Brown Act Amendment Now Requires Recordation of Actions Taken During Open Sessions
Senate Bill 751 amends Government Code section 54953 to require the legislative body of a local agency to publicly report any action taken and the vote or abstention on that action of each member present for the action. This requirement became effective January 1, 2014. School districts will now need to record the vote or abstention of each member on each item presented during public meetings, as well as publicly announce the action taken and the vote or abstention of each member in attendance. Reporting the number of ayes, nays, or abstentions alone will not be enough, as the names of each board member and their vote is now required. Votes may need to be taken by roll call or in another manner as set forth below that allows verification of the vote of each member in order to comply with the requirements of SB 751.
CalSTRS Extends Time to Elect to have Service Count Toward CalSTRS Retirement
CalSTRS recently issued new guidance that applies when a CalSTRS member changes to a new position that may not be eligible for participation in the retirement system. The guidance, found in Employer Information Circular, Volume 29, Issue 3, provides CalSTRS members extra time to elect to have their service in a new position credited to the CalSTRS system. The new guidance was issued as a result of the substantial confusion caused by the 2012 Employer Information Circular, Volume 28, Issue 1, which specified the types of positions that are not eligible for CalSTRS.

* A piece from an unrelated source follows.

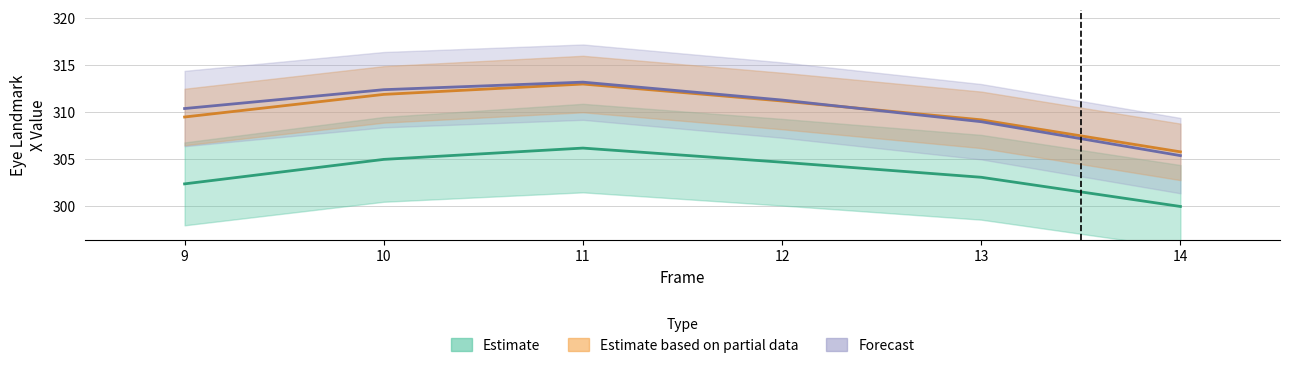

What is the sum of the eye_lmk_x_3 values at 14 and 11?

618.6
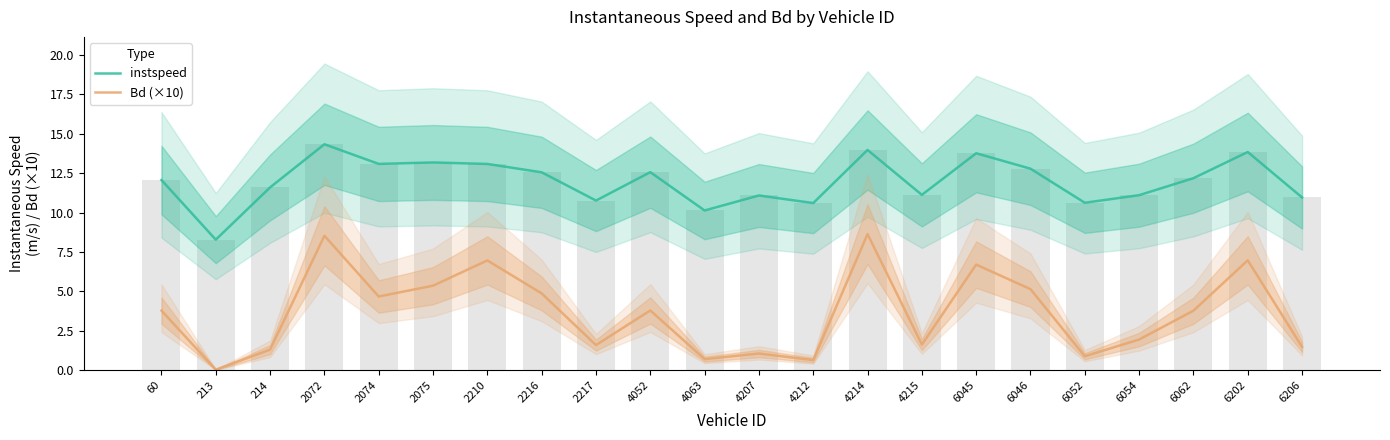

What is the value of the instspeed bar at the 6th from the left?

13.2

Individual Fund Information for Investments Made by a Public Agency were not Prepared, Owned, Used, or Retained by the Agency, and, thus, not Subject to Disclosure as Public Records
Reuters America LLC submitted a request pursuant to the California Public Records Act (“CPRA”) seeking individual fund information for current investments made by the Regents of the University of California (“Regents”). While the trial court found that the information was available to the Regents, and thus within its "constructive possession" and subject to disclosure, the Court of Appeal reversed and held that the information sought by Reuters was not prepared, owned, used, or retained by the Regents. Therefore, according to the appellate court, the information was not a public record within the meaning of the CPRA, and the Regents was under no obligation to obtain the information for disclosure to the requestor. (The Regents of the University of California v. The Superior Court of Alameda County (--- Cal.Rptr.3d ----, Cal.App. 1 Dist., December 19, 2013).